Недавно лишь заметил я за ним привычку сутулиться. Между тем, привычка такая в нем, видать, очень давняя. Как-то попалась мне на глаза фронтовая фотография, на которой А.Т. беседует с Арсением Тарковским. А.Т. в шинели, на петлицах четыре «шпалы» полкового комиссара, но вот такой же – сутулящийся. Оба усмехаются, Тарковский, еще совсем молодой, без знаков различия – рядовой. Солдаты…
Твардовский заговорил о значении для каждого писателя – помимо широкого жизненного опыта – некоего конкретного и главного опыта, главного для писателя «эмоционального пласта биографии». То ли из детства, то ли из юности.
– Понимаете, потом будет большая жизнь, сплошные перемены, много событий и впечатлений… А тот, «эмоциональный пласт опыта» – он как фундамент. Можно надстроить дом, возвести еще один-два или больше этажей, а фундамент все тот же. И что интересно, он, «фундамент», у писателя – не пассивный. Статика здесь – одна видимость! Весь дом, каждый этаж, все растет из фундамента, как из корней! Вы понимаете, Сент-Экзюпери, о чем бы ни писал, всегда говорил: «Я из моего детства». Маленький принц детства всегда был с ним, в нем – исток писателя, мечтателя, бойца. Между прочим, очень советую прочитать всего Сент-Экзюпери. Это даже как бы не литература, не писательская работа. Как бы вторая – или первая? – жизнь в слове. Он себя не считал «профессиональным писателем». Нет профессиональности и профессии – при такой любви. К жизни, к людям!
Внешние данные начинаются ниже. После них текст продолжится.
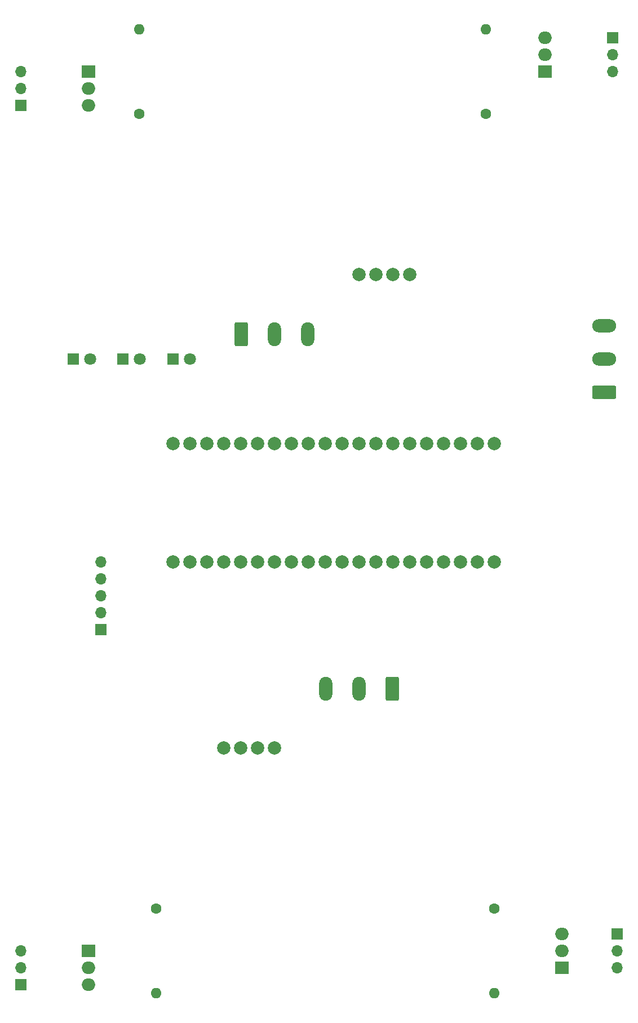
<source format=gbr>
%TF.GenerationSoftware,KiCad,Pcbnew,7.0.7*%
%TF.CreationDate,2024-10-12T22:05:23+05:30*%
%TF.ProjectId,MARS,4d415253-2e6b-4696-9361-645f70636258,rev?*%
%TF.SameCoordinates,Original*%
%TF.FileFunction,Soldermask,Bot*%
%TF.FilePolarity,Negative*%
%FSLAX46Y46*%
G04 Gerber Fmt 4.6, Leading zero omitted, Abs format (unit mm)*
G04 Created by KiCad (PCBNEW 7.0.7) date 2024-10-12 22:05:23*
%MOMM*%
%LPD*%
G01*
G04 APERTURE LIST*
G04 Aperture macros list*
%AMRoundRect*
0 Rectangle with rounded corners*
0 $1 Rounding radius*
0 $2 $3 $4 $5 $6 $7 $8 $9 X,Y pos of 4 corners*
0 Add a 4 corners polygon primitive as box body*
4,1,4,$2,$3,$4,$5,$6,$7,$8,$9,$2,$3,0*
0 Add four circle primitives for the rounded corners*
1,1,$1+$1,$2,$3*
1,1,$1+$1,$4,$5*
1,1,$1+$1,$6,$7*
1,1,$1+$1,$8,$9*
0 Add four rect primitives between the rounded corners*
20,1,$1+$1,$2,$3,$4,$5,0*
20,1,$1+$1,$4,$5,$6,$7,0*
20,1,$1+$1,$6,$7,$8,$9,0*
20,1,$1+$1,$8,$9,$2,$3,0*%
G04 Aperture macros list end*
%ADD10C,1.800000*%
%ADD11R,1.800000X1.800000*%
%ADD12C,1.600000*%
%ADD13O,1.600000X1.600000*%
%ADD14RoundRect,0.250000X0.750000X1.550000X-0.750000X1.550000X-0.750000X-1.550000X0.750000X-1.550000X0*%
%ADD15O,2.000000X3.600000*%
%ADD16R,1.700000X1.700000*%
%ADD17O,1.700000X1.700000*%
%ADD18RoundRect,0.250000X1.550000X-0.750000X1.550000X0.750000X-1.550000X0.750000X-1.550000X-0.750000X0*%
%ADD19O,3.600000X2.000000*%
%ADD20RoundRect,0.250000X-0.750000X-1.550000X0.750000X-1.550000X0.750000X1.550000X-0.750000X1.550000X0*%
%ADD21R,2.000000X1.905000*%
%ADD22O,2.000000X1.905000*%
%ADD23C,2.000000*%
G04 APERTURE END LIST*
D10*
%TO.C,D3*%
X88900000Y-76200000D03*
D11*
X86360000Y-76200000D03*
%TD*%
D10*
%TO.C,D2*%
X81400000Y-76200000D03*
D11*
X78860000Y-76200000D03*
%TD*%
D10*
%TO.C,D1*%
X73900000Y-76200000D03*
D11*
X71360000Y-76200000D03*
%TD*%
D12*
%TO.C,R6*%
X134620000Y-158750000D03*
D13*
X134620000Y-171450000D03*
%TD*%
D14*
%TO.C,J3*%
X119300000Y-125697500D03*
D15*
X114300000Y-125697500D03*
X109300000Y-125697500D03*
%TD*%
D16*
%TO.C,R8*%
X153105000Y-162575000D03*
D17*
X153105000Y-165115000D03*
X153105000Y-167655000D03*
%TD*%
D12*
%TO.C,R1*%
X81280000Y-39370000D03*
D13*
X81280000Y-26670000D03*
%TD*%
D16*
%TO.C,L1*%
X63500000Y-170180000D03*
D17*
X63500000Y-167640000D03*
X63500000Y-165100000D03*
%TD*%
D12*
%TO.C,R5*%
X133350000Y-39370000D03*
D13*
X133350000Y-26670000D03*
%TD*%
D12*
%TO.C,R2*%
X83820000Y-158750000D03*
D13*
X83820000Y-171450000D03*
%TD*%
D18*
%TO.C,J4*%
X151162500Y-81200000D03*
D19*
X151162500Y-76200000D03*
X151162500Y-71200000D03*
%TD*%
D20*
%TO.C,J2*%
X96600000Y-72422500D03*
D15*
X101600000Y-72422500D03*
X106600000Y-72422500D03*
%TD*%
D21*
%TO.C,R3*%
X142240000Y-33020000D03*
D22*
X142240000Y-30480000D03*
X142240000Y-27940000D03*
%TD*%
D16*
%TO.C,R7*%
X152400000Y-27955000D03*
D17*
X152400000Y-30495000D03*
X152400000Y-33035000D03*
%TD*%
D16*
%TO.C,L2*%
X63500000Y-38100000D03*
D17*
X63500000Y-35560000D03*
X63500000Y-33020000D03*
%TD*%
D23*
%TO.C,U2*%
X114300000Y-63500000D03*
X116840000Y-63500000D03*
X119380000Y-63500000D03*
X121920000Y-63500000D03*
%TD*%
%TO.C,RP1*%
X86360000Y-106680000D03*
X88900000Y-106680000D03*
X91440000Y-106680000D03*
X93980000Y-106680000D03*
X96520000Y-106680000D03*
X99060000Y-106680000D03*
X101600000Y-106680000D03*
X104140000Y-106680000D03*
X106680000Y-106680000D03*
X109220000Y-106680000D03*
X111760000Y-106680000D03*
X114300000Y-106680000D03*
X116840000Y-106680000D03*
X119380000Y-106680000D03*
X121920000Y-106680000D03*
X124460000Y-106680000D03*
X127000000Y-106680000D03*
X129540000Y-106680000D03*
X132080000Y-106680000D03*
X134620000Y-106680000D03*
X134620000Y-88900000D03*
X132080000Y-88900000D03*
X129540000Y-88900000D03*
X127000000Y-88900000D03*
X124460000Y-88900000D03*
X121920000Y-88900000D03*
X119380000Y-88900000D03*
X116840000Y-88900000D03*
X114300000Y-88900000D03*
X111760000Y-88900000D03*
X109220000Y-88900000D03*
X106680000Y-88900000D03*
X104140000Y-88900000D03*
X101600000Y-88900000D03*
X99060000Y-88900000D03*
X96520000Y-88900000D03*
X93980000Y-88900000D03*
X91440000Y-88900000D03*
X88900000Y-88900000D03*
X86360000Y-88900000D03*
%TD*%
D21*
%TO.C,R4*%
X144780000Y-167640000D03*
D22*
X144780000Y-165100000D03*
X144780000Y-162560000D03*
%TD*%
D21*
%TO.C,L3*%
X73660000Y-33020000D03*
D22*
X73660000Y-35560000D03*
X73660000Y-38100000D03*
%TD*%
D21*
%TO.C,L4*%
X73660000Y-165100000D03*
D22*
X73660000Y-167640000D03*
X73660000Y-170180000D03*
%TD*%
D16*
%TO.C,J1*%
X75495000Y-116835000D03*
D17*
X75495000Y-114295000D03*
X75495000Y-111755000D03*
X75495000Y-109215000D03*
X75495000Y-106675000D03*
%TD*%
D23*
%TO.C,U1*%
X101600000Y-134620000D03*
X99060000Y-134620000D03*
X96520000Y-134620000D03*
X93980000Y-134620000D03*
%TD*%
M02*

</source>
Вот и Воронов такого типа писатель. Не понять, где кончается жизнь, где начинается литература. Фундамент его прочный, уральский, металлургический. По сути – он лирик, мечтатель! Но самозабвенный, суровый и застенчивый, из любви к людям. Вообще литература, писательский труд – дело «застенчивое», «совестливое». Думается, до тех пор, пока писатель в чувстве народности не доходит до самозабвения. Высший труд – и высшее писательское счастье! Шолохов здесь – образец недосягаемый. Но – о Воронове. На его «уральском фундаменте», увидите, вырастут многие другие вещи! Вроде бы другие, непохожие. А фундамент все снизу высвечивает, из души… Даже жаль, когда это – «другое», хоть личность, конечно, остается. Вообще это печальный факт. Вот Воронов написал прекрасную вещь о голубях. Никогда так хорошо не писал… А эта новая повесть сделана словно из одного камня. Прекрасная повесть. Но вот и он ушел к голубям… При этом я ничего не могу о них сказать плохого. Воронов пишет о голубях, … но и до боли любит людей, они тоже прекрасно описаны в этой его повести, которая в сущности представляет собой ответвление от железнодольского романа. Это совсем другое, нежели пришвинские книги. Я честно признаюсь, что не люблю Пришвина, хотя природу он, конечно, знал. Но он был плохой, злой человек. И людей он не любил. Он мог написать прекрасно, красиво, и вы могли увидеть, как по засыпанному черемуховым цветом озеру плывет лодка и за ней остается глубокий след. Но это никакого отношения к человеку не имеет. А когда он писал о людях, а не о вальдшнепах и собаках, то люди у него совсем не получались. Все выдуманное, воображенное. И философ был никакой, хотя очень любил философствовать. И хорошо опишет прогретый летним солнцем, отдающий запахом муравьиного спирта, смолы муравейник, хорошо все опишет, но вдруг скажет: «Это как китайцы», – о муравьях, и чувствуешь, глупо до невообразимости. А у Воронова все по-другому, и его природоведение иного свойства, честное слово, он мог бы поспорить этой вещью с самим Аксаковым».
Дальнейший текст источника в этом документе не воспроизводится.